§ **ASSIGNMENT**
Below are the entries; transcribe them exactly and drop every picture.
=== Begin Enclosure ===
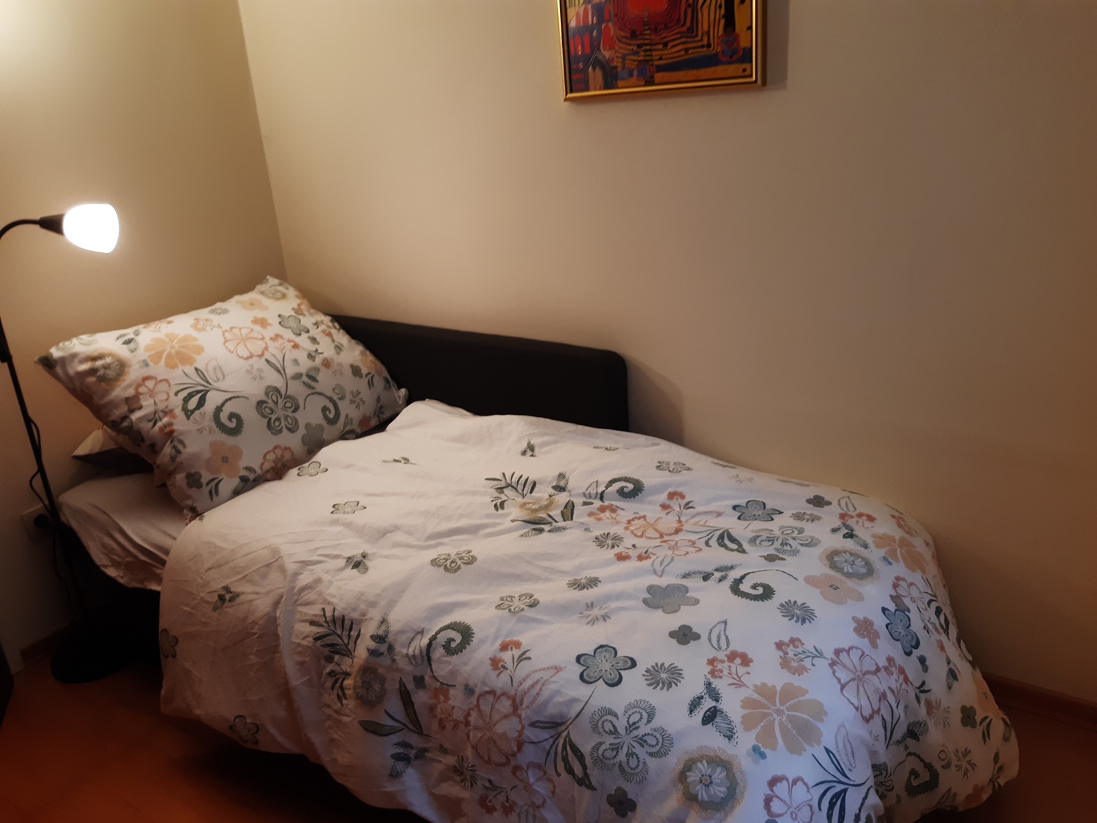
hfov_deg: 67.3
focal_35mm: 26
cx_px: 548
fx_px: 824
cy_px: 412
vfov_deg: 53.1
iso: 80
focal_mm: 3.92
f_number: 1.7
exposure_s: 1/50
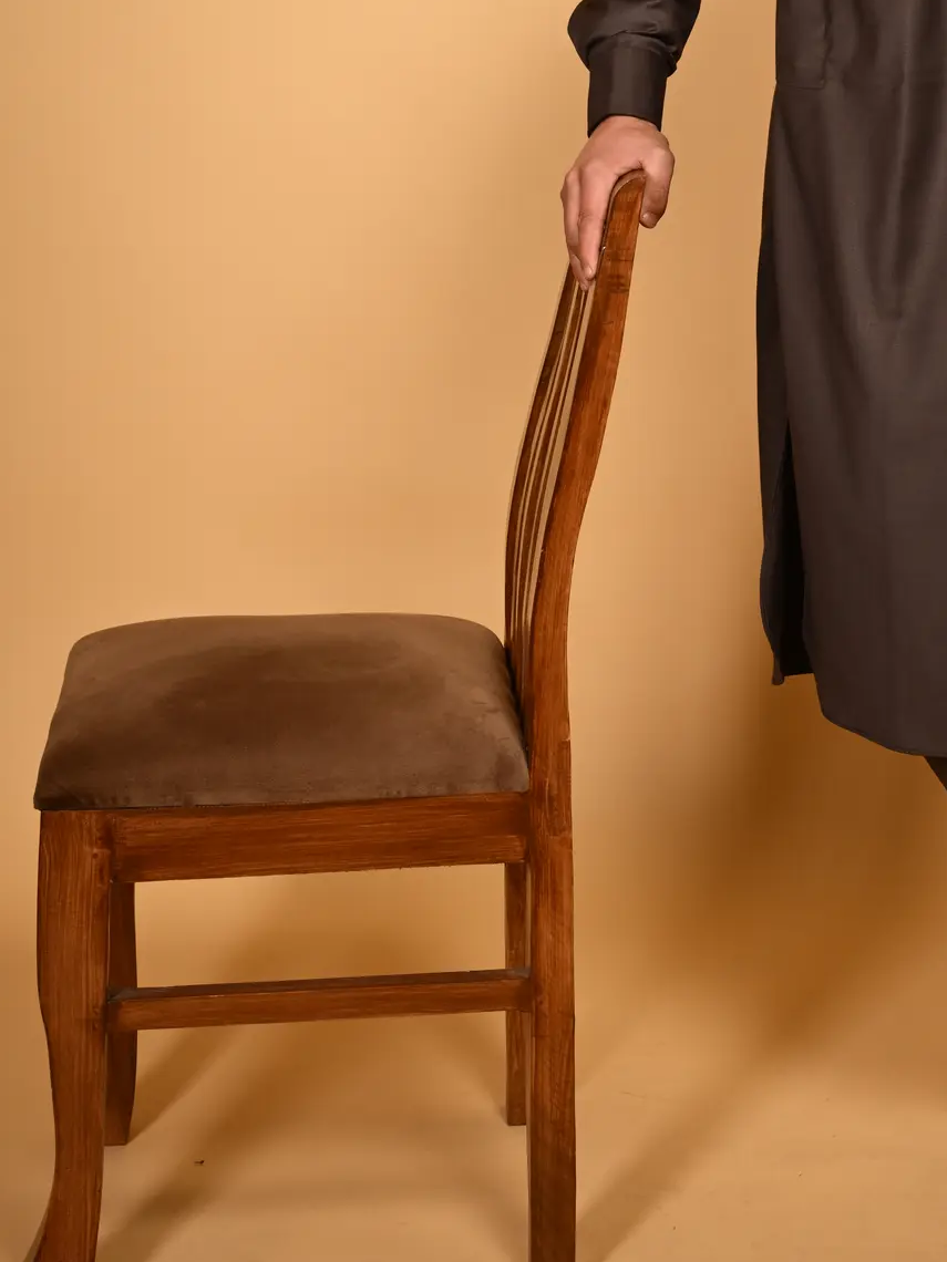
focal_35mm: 86
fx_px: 3137
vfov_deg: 22.2
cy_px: 134
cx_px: 791
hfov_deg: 17.0
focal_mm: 40
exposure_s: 1/200
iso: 200
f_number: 7.1
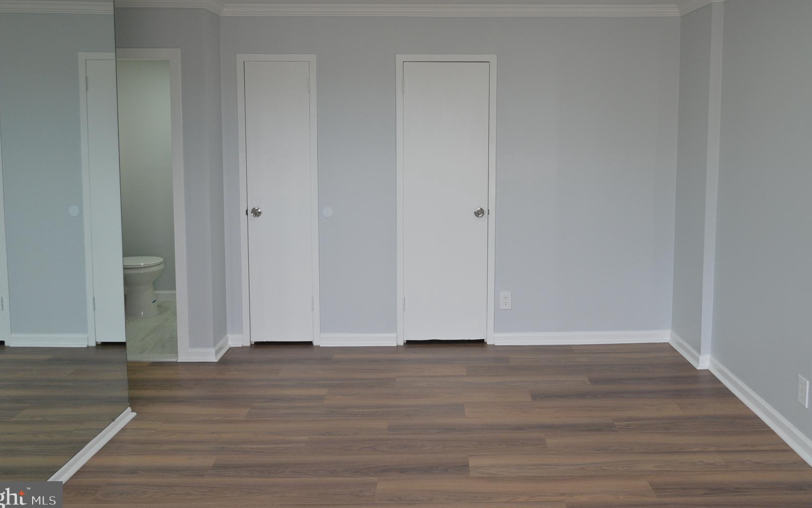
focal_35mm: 30
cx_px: 453
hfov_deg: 62.7
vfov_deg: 41.5
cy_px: 185
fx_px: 664
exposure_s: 1/125
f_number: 5.6
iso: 800
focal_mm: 24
=== End Enclosure ===
§ **YOUR RESPONSE**
hfov_deg: 67.3
focal_35mm: 26
cx_px: 548
fx_px: 824
cy_px: 412
vfov_deg: 53.1
iso: 80
focal_mm: 3.92
f_number: 1.7
exposure_s: 1/50
focal_35mm: 86
fx_px: 3137
vfov_deg: 22.2
cy_px: 134
cx_px: 791
hfov_deg: 17.0
focal_mm: 40
exposure_s: 1/200
iso: 200
f_number: 7.1
focal_35mm: 30
cx_px: 453
hfov_deg: 62.7
vfov_deg: 41.5
cy_px: 185
fx_px: 664
exposure_s: 1/125
f_number: 5.6
iso: 800
focal_mm: 24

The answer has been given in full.